Linux Day 2025 si è svolto sabato 25 ottobre in decine di città italiane, da Milano a Palermo, con talk, laboratori e install party dedicati al mondo del software libero. Il tema scelto quest’anno è stato “Open Mobile Experience”, un invito a riflettere su come smartphone e tablet possano diventare strumenti di libertà digitale, privacy e controllo utente. In un’epoca dominata da ecosistemi chiusi e tracciamento costante, il Linux Day ha proposto alternative concrete e accessibili.
Durante l’evento si è parlato di sistemi operativi mobili open source come /e/OS, GrapheneOS e LineageOS, che permettono di usare Android senza Google, proteggendo i dati personali e riducendo la dipendenza da servizi proprietari. Sono stati presentati anche store alternativi come F-Droid, che offrono solo app libere e trasparenti, e progetti come Simple Mobile Tools, che sostituiscono le app preinstallate con versioni open source.

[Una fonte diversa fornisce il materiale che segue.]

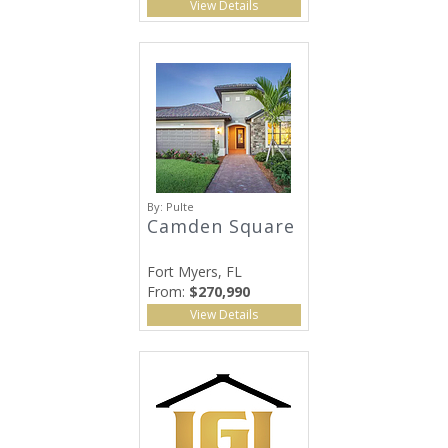
View Details
By:
Pulte
Camden Square
Fort Myers, FL
From:
$270,990
View Details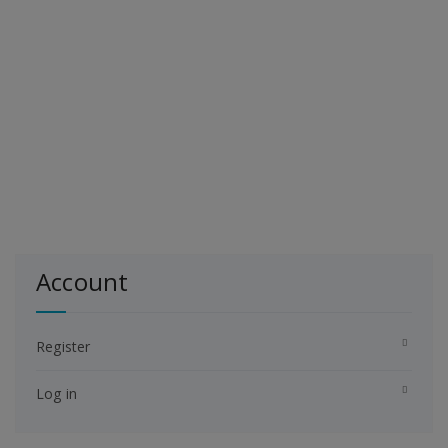
Account
Register
Log in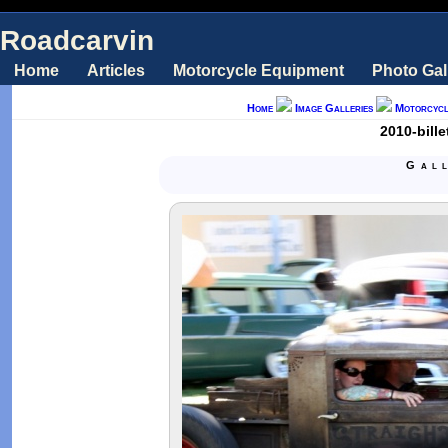
Roadcarvin
Home
Articles
Motorcycle Equipment
Photo Gal
Home
Image Galleries
Motorcycl
2010-bill
Gal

La community italiana risponde con entusiasmo e concretezza
Il Linux Day ha mostrato come la community italiana sia ancora viva, curiosa e pronta a sperimentare. In molte sedi si è parlato di come installare sistemi alternativi su smartphone Android, come creare un backup sicuro, e come usare strumenti come Syncthing o Nextcloud per sincronizzare dati senza cloud esterni. Alcuni talk hanno affrontato anche il tema dell’etica digitale, della sostenibilità e del diritto alla riparazione.
Il messaggio è chiaro: la libertà digitale non riguarda solo il desktop, ma anche il dispositivo che portiamo in tasca ogni giorno. E grazie al software libero, è possibile riprendere il controllo senza rinunciare alla funzionalità. Il Linux Day 2025 ha rilanciato questa visione con esempi pratici, testimonianze e una forte spinta verso l’inclusione e l’autonomia tecnologica.